Bret, the second tropical storm of the Atlantic hurricane season, weakened as it moved northeast away from the Bahamas, the center said in a separate advisory. The system is forecast to diminish during the next 48 hours.
Bret was 330 miles south of Cape Hatteras, North Carolina, and was moving north-northeast at 8 mph, with sustained winds of 50 mph.
“Bret is likely to remain well offshore of the southeastern coast of the U.S.,” the center said.

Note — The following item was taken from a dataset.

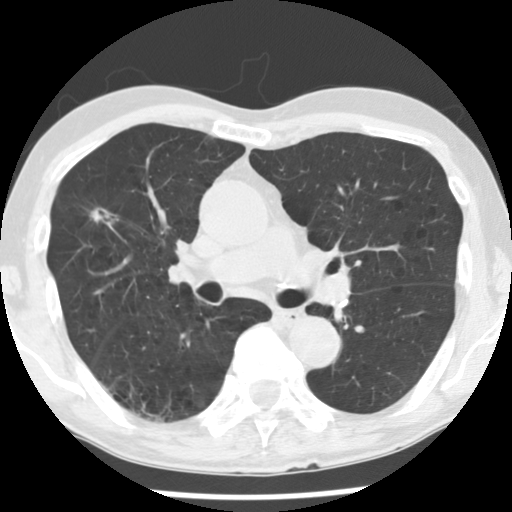
Chest CT (low-dose screening protocol), one axial image; baseline screening round; lung window (W 1500 / L -600 HU); slice 76 of 176 in the series. Male, age 72 years at enrolment.
Expert reader's lesion annotation, box from (x=76, y=193) to (x=130, y=243) px. Screening reader's record for this exam (one nodule recorded; not confirmed to be the boxed lesion): non-calcified nodule or mass ≥4 mm, right upper lobe, 11 × 8 mm, spiculated (stellate) margins, soft tissue attenuation. Later outcome: lung cancer diagnosed 72 days after this screen — bronchiolo-alveolar adenocarcinoma, NOS, right upper lobe, moderately differentiated (G2), stage IA (AJCC 6th edition), 10 mm at pathology.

In an outlook issued at about 8 p.m. New York time today, the center identified a low-pressure area about 175 miles east-northeast of Bermuda producing “disorganized showers and thunderstorms. The system, moving at about 20 mph, has a 20 percent chance of becoming a tropical cyclone in the next two days, the center said.
‘‘Environmental conditions are marginally conducive for development,’’ according to the outlook.
A disturbance becomes a named storm when sustained winds reach 39 mph. A storm reaches hurricane status when winds increase to 74 mph, and a major storm level when winds hit 111 mph.